Wie wichtig ist euch der Bezug zu München?

Mathias: Viele haben zu uns gesagt, dass wir so etwas ausgefallenes auf jeden Fall nicht in München machen sollen, sondern lieber in Berlin. Das kam für uns aber gar nicht in Frage, weil wir erstens München lieben und zweitens auch finden, dass in München coole Leute wohnen, die offen für Neues sind, nicht so wie der Ruf manchmal so ist. Wir hatten bisher nur gute Erfahrungen und können eigentlich jedem empfehlen in München was zu starten. In München gibt’s eine super Start-Up-Szene. Wir haben zum Beispiel auch im Privaten so einen kleinen Start-Up-Stammtisch mit drei, vier anderen Unternehmen. Da tauschen wir uns einfach immer aus. Die Strukturen sind in München auf jeden Fall vorhanden und man kann sowas auch aus München heraus spreaden. Das ist vielleicht etwas schwieriger als in Berlin, aber auch schöner.

Mathias, du bist Lehrer und Josef, du bist Physiker. Wie kombiniert ihr Wicket Cricket mit euren Jobs?

Josef: Das ist schwer. So wie es jetzt ist, funktioniert es, aber wir können nicht davon leben. Wenn wir davon leben wollen würden, dann müssten wir bei unserem anderen Job krasse Einschnitte machen. Wenn man davon leben will, dann muss man es Vollzeit machen oder jemanden einstellen. Aktuell ist das für uns aber keine Option.

Was war bisher die größte Hürde, die ihr mit Wicked Cricket hattet?

Josef: Da gab es einige. Der erste Schock war, als wir unseren Onlineshop aufgemacht haben und eine Woche später einen Brief vom Anwalt hatten, das die AGBs nicht stimmen. Dann hatten wir einen Artikel in der Bild-Zeitung und danach kamen innerhalb einer Woche so viele Bestellungen, dass wir rund um die Uhr beschäftigt waren und erstmal Briefmarken und Päckchen kaufen mussten. Da haben wir ganz schön geschwitzt.

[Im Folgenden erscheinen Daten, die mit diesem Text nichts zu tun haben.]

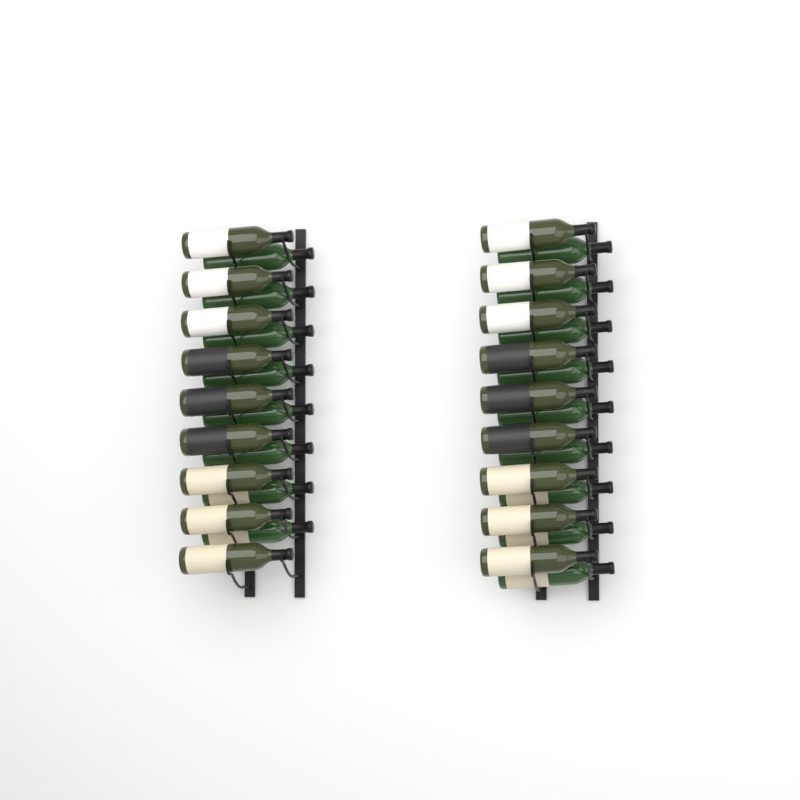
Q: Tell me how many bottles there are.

Ab dem ersten Januar 2018 gelten Insekten in der EU als Novel Food. Das bedeutet, dass ihr sie ab dann eigentlich nicht mehr produzieren dürft, bis sie umgehend geprüft wurden. Was ist euer Plan?

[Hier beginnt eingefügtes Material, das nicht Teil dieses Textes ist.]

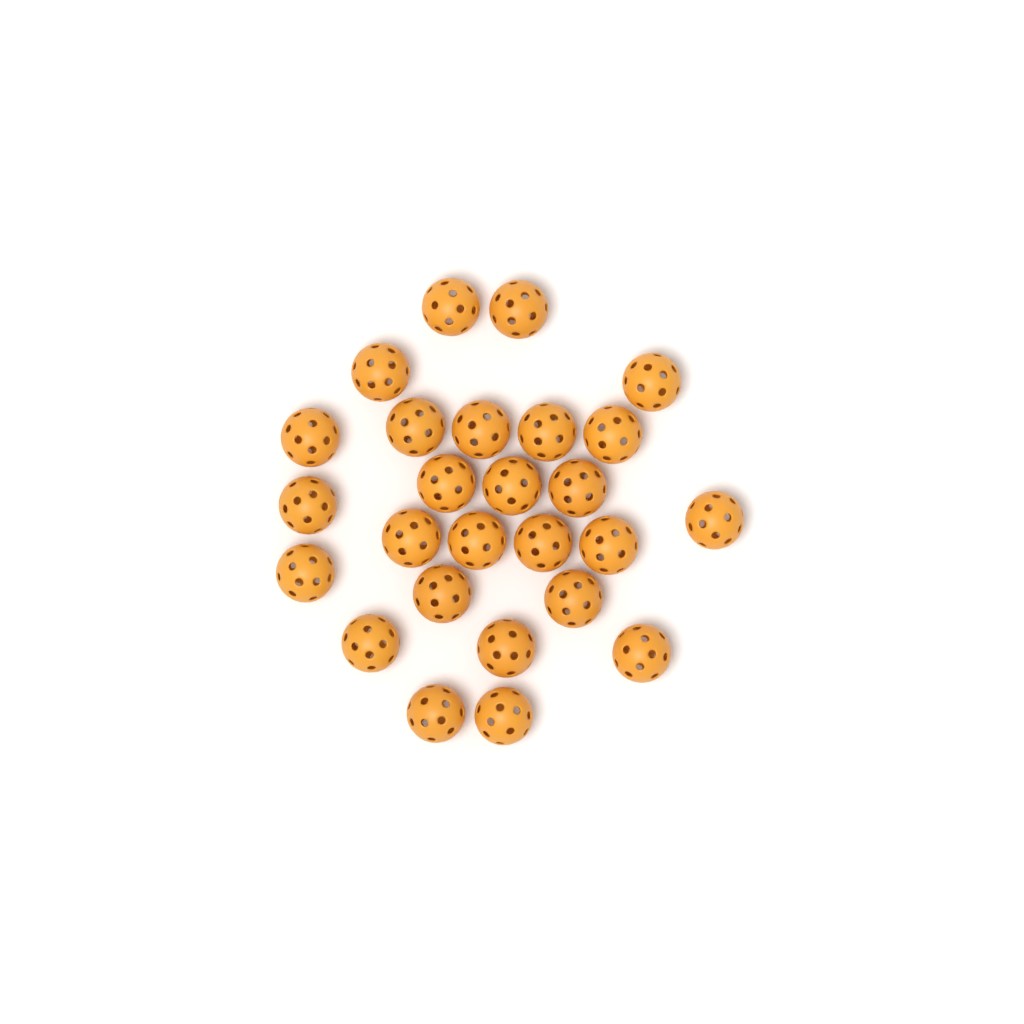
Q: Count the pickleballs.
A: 26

Josef: Wir hoffen, dass schon ein anderer Anbieter dabei ist, einen Zertifizierungsantrag mit Studien zu machen, der dann am 01. Januar 2018 beim Amt auf dem Schreibtisch liegt. Einen normalen Antrag können wir auch stellen, aber so ein Zertifizierungsantrag ist sehr teuer und zeitaufwendig. Das können wir nicht stemmen.

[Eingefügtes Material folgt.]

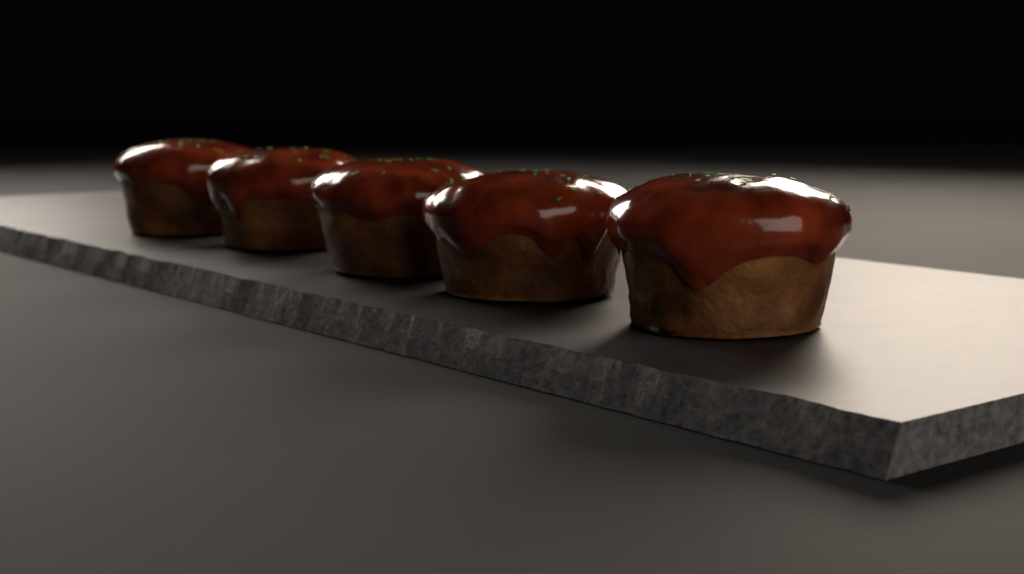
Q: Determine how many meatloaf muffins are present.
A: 5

Mathias: Wir hoffen, dass es relativ zügig gehen wird, da einige Insekten, darunter auch das Heimchen, im Schnellverfahren untersucht werden sollen. Es kann aber auch sein, dass wir erstmal einen Produktionsstop haben werden. Das haben wir leider nicht in der Hand. Was aber momentan geplant ist, ist ein Zusammenschluss von Unternehmen, die Insekten anbieten. Vielleicht ist es einfacher als großer Interessenverbund etwas zu bewirken.